I’ve noticed that quite a few engineers who work with bands like driving their drum submix into fairly heavy compression, but whenever I try doing this it seems like I end up losing the low‑end weight from my kick drum. Why is this happening — and is there anything I can do to avoid it?
Anon via email
Mike Senior, mixing expert replies: There are a couple of reasons why a bus compressor can rob your drum mix of low‑end weight, and I’ll deal with them one at a time.
Probably the most common cause is that, on the whole, compressors are more sensitive to low frequencies than high frequencies. This is why, for example, vocal compression often overemphasises sibilant consonants — the lower‑frequency sung notes trigger more gain‑reduction than the higher‑frequency esses do. With mixed drum signals, this frequency bias means a strong kick will usually trigger more gain reduction than the other kit instruments, because it has more low‑spectrum energy. If you’ve set up your compressor to release its gain reduction reasonably fast, then the kick will effectively be turned down more than snare and tom hits, giving the impression that your drum kit as a whole is losing low‑end weight.
It might seem pretty counterintuitive, but one thing that can remedy this problem is high‑pass filtering the kick‑drum channel.
It might seem pretty counterintuitive, but one thing that can remedy this problem is high‑pass filtering the kick‑drum channel. Yes, you read that right: cutting the kick’s low end! Specifically, you should cut only the very lowest frequencies, and keep the filter’s cutoff frequency low enough that you scarcely hear any difference to the soloed kick‑drum channel. The reason this can improve matters is that many project‑studio drum submixes have flabby subsonic frequencies lurking underneath the kick drum. These frequencies won’t be contributing anything subjectively useful to the kick‑drum sound at all, and may even be too low for you to hear if you’re listening on headphones or typical small project‑studio monitors. Crucially, though, these subs may still merrily trigger excessive gain reduction from your compressor. By filtering them out, your kick appears to the compressor to have less low‑frequency energy, so it triggers less gain reduction per kick hit, leaving your drum submix sounding weightier.
You have to be careful when high‑pass filtering any drum channel, though, as the time‑smearing and resonant effects of the EQ can potentially soften your attack transients. So do keep your ears peeled for that side‑effect. If you encounter this problem, there’s another method of reducing the compressor’s kick‑drum gain‑reduction if your compressor includes side‑chain EQ functionality: just cut some low end from the compressor’s detector signal rather than the drums themselves. This effectively makes the compressor less sensitive to low frequencies, so it won’t respond as strongly to the kick‑drum hits.

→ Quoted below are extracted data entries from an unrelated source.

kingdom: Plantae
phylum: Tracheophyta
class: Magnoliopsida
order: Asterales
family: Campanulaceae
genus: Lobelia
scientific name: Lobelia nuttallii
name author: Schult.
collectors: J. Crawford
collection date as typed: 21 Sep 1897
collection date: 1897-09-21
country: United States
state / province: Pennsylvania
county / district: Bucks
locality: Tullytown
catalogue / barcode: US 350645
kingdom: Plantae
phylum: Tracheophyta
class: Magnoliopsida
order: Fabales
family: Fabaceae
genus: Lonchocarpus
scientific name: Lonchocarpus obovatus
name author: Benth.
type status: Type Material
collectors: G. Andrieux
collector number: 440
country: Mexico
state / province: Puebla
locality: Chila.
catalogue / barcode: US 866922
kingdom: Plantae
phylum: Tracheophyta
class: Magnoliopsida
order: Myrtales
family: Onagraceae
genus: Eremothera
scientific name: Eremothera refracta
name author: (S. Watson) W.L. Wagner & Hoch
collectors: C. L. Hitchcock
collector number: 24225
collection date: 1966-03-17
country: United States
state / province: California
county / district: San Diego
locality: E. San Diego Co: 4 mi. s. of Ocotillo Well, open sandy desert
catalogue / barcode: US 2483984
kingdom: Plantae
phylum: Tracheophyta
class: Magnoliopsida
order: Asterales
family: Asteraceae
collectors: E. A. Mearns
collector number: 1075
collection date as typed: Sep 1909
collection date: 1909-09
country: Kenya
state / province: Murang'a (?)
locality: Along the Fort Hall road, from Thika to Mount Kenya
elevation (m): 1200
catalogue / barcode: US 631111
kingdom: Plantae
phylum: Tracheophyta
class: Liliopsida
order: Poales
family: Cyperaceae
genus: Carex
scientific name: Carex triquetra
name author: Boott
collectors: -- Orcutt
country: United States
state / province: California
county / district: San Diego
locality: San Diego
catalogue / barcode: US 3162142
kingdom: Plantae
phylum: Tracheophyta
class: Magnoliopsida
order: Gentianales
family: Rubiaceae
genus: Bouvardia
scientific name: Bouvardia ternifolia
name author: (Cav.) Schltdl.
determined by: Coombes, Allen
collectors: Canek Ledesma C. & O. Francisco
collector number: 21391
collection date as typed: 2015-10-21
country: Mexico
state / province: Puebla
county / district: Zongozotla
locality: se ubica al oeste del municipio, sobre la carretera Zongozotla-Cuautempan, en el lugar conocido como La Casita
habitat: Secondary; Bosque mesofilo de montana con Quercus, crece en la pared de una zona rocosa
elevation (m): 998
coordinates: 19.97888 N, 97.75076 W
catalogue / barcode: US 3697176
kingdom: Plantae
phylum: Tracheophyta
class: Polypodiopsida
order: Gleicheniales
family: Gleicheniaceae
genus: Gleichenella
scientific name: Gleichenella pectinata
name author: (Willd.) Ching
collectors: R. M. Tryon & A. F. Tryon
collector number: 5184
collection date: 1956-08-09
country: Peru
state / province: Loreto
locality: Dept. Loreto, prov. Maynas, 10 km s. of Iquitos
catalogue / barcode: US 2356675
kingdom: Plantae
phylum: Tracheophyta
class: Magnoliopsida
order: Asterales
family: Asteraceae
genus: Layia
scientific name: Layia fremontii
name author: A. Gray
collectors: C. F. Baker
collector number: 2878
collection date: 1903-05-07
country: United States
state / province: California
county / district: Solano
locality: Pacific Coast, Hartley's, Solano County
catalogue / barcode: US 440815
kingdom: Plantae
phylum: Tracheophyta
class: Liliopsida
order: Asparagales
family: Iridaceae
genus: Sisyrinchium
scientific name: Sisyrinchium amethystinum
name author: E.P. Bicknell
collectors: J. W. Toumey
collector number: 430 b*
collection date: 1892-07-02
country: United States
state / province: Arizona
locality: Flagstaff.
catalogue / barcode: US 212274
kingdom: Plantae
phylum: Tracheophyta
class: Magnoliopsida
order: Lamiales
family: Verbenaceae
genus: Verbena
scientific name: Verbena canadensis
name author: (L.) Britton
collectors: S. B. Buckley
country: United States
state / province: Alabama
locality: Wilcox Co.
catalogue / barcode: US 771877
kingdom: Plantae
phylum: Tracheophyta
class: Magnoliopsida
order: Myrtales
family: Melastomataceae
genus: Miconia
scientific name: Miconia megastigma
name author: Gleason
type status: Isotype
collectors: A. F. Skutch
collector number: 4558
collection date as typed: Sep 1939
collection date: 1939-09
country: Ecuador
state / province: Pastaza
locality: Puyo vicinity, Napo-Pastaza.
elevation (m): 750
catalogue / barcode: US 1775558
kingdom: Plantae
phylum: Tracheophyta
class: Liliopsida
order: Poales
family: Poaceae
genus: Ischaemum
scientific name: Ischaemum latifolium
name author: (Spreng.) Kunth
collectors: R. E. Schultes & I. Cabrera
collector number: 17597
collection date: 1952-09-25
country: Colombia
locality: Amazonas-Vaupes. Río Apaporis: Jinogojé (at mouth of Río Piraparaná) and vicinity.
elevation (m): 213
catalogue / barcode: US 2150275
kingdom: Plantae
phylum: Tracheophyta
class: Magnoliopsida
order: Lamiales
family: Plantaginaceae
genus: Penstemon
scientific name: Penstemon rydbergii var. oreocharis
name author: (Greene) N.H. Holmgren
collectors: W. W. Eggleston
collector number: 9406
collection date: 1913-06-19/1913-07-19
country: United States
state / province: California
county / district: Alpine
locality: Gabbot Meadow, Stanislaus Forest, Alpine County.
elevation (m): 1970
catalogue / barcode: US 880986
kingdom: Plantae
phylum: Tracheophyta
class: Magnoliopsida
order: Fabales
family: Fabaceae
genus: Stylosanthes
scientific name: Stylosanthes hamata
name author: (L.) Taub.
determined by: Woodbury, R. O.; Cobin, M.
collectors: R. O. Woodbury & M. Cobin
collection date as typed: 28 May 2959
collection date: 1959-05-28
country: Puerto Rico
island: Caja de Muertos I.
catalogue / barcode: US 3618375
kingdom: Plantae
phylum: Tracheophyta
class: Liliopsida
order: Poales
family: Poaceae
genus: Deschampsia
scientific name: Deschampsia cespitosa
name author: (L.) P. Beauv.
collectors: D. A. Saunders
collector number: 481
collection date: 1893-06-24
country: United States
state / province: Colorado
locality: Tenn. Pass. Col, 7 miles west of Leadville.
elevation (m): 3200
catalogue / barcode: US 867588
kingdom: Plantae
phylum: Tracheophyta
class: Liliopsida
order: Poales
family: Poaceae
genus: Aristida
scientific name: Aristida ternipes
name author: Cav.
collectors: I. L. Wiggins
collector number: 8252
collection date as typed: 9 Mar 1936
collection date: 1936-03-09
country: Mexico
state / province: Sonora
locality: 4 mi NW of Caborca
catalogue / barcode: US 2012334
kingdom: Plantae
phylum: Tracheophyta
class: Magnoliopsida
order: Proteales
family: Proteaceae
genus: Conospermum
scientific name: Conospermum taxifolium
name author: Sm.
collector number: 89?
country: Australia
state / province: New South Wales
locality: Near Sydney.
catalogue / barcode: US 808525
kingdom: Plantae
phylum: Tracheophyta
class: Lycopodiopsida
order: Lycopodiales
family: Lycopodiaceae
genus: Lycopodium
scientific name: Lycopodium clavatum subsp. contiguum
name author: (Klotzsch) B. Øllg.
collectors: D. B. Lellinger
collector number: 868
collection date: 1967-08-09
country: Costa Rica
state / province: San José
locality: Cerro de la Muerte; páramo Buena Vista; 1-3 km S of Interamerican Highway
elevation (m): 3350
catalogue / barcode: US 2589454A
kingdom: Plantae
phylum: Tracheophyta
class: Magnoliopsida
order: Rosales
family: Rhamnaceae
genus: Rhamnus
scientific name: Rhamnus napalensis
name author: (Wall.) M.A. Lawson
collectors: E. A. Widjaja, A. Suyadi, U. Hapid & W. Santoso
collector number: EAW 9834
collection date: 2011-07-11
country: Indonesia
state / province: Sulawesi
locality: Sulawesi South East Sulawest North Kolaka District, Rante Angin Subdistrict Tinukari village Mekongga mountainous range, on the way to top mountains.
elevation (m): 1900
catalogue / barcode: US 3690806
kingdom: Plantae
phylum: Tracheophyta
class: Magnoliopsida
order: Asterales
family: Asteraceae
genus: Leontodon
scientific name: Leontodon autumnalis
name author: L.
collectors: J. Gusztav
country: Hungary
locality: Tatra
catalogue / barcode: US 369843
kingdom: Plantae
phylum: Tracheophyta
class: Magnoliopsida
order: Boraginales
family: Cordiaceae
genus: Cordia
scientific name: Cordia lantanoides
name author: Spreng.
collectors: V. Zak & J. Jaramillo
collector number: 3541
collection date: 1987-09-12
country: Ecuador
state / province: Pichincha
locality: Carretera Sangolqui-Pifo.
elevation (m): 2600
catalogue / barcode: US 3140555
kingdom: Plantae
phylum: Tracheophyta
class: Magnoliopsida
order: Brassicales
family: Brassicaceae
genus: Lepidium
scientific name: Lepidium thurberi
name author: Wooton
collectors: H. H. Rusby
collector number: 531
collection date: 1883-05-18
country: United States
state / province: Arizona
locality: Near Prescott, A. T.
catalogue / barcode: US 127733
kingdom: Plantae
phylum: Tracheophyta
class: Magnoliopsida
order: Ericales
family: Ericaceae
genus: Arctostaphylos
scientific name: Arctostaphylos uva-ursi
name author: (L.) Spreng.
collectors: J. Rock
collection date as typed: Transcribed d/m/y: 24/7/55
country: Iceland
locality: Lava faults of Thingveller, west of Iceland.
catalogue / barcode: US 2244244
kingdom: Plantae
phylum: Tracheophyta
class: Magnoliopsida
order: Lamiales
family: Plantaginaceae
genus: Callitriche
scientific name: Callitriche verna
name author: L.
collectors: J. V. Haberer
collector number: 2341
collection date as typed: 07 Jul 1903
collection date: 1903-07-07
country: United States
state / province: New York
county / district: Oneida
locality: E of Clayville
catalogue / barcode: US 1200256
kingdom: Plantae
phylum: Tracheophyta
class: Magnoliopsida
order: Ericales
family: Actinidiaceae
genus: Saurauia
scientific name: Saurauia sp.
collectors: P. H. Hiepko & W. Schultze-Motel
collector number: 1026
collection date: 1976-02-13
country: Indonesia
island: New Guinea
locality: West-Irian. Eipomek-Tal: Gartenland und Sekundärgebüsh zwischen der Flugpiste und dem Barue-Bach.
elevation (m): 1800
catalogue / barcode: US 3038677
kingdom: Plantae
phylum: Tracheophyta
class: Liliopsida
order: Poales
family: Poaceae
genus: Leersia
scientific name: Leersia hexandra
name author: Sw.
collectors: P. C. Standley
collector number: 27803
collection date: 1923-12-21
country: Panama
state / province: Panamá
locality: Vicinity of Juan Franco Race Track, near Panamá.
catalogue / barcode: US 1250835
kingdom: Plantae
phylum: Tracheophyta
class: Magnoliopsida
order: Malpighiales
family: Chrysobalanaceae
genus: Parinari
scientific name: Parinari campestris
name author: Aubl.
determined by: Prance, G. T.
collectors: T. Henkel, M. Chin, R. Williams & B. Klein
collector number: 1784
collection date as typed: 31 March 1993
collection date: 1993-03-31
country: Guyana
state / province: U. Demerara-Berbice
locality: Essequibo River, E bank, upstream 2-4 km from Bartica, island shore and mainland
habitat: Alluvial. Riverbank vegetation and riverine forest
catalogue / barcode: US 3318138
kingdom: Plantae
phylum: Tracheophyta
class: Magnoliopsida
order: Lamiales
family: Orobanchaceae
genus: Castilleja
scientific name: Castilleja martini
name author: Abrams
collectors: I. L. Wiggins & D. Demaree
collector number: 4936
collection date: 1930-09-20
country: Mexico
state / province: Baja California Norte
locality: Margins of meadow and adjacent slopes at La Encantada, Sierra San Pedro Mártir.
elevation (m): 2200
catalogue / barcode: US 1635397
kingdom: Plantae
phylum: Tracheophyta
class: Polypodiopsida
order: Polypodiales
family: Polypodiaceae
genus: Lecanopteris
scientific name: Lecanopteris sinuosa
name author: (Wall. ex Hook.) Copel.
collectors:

The second reason a compressor can cause a drum mix to lose low end is that you’re using a very fast‑acting compression setting — the rapid gain reduction change triggered by each kick hit can put an appreciable kink in the hit’s waveform, rather than just shaping its level envelope. In this situation, the slower‑moving low‑frequency waveform cycles will inevitably be more heavily waveform‑mangled than the faster‑moving high‑frequency ones, so the result is that the low frequencies get distorted (effectively converting some of their energy into upper‑spectrum harmonics). Probably the best protection against this is simply being aware that it can happen. After all, it’s pretty simple to increase your compressor’s attack time a little once you’ve realised it’s the source of the problem. Of course, lengthening the attack time may lessen the compressor’s gain reduction action across the board a little, and you may have to adjust your threshold and ratio settings to compensate if that’s a concern.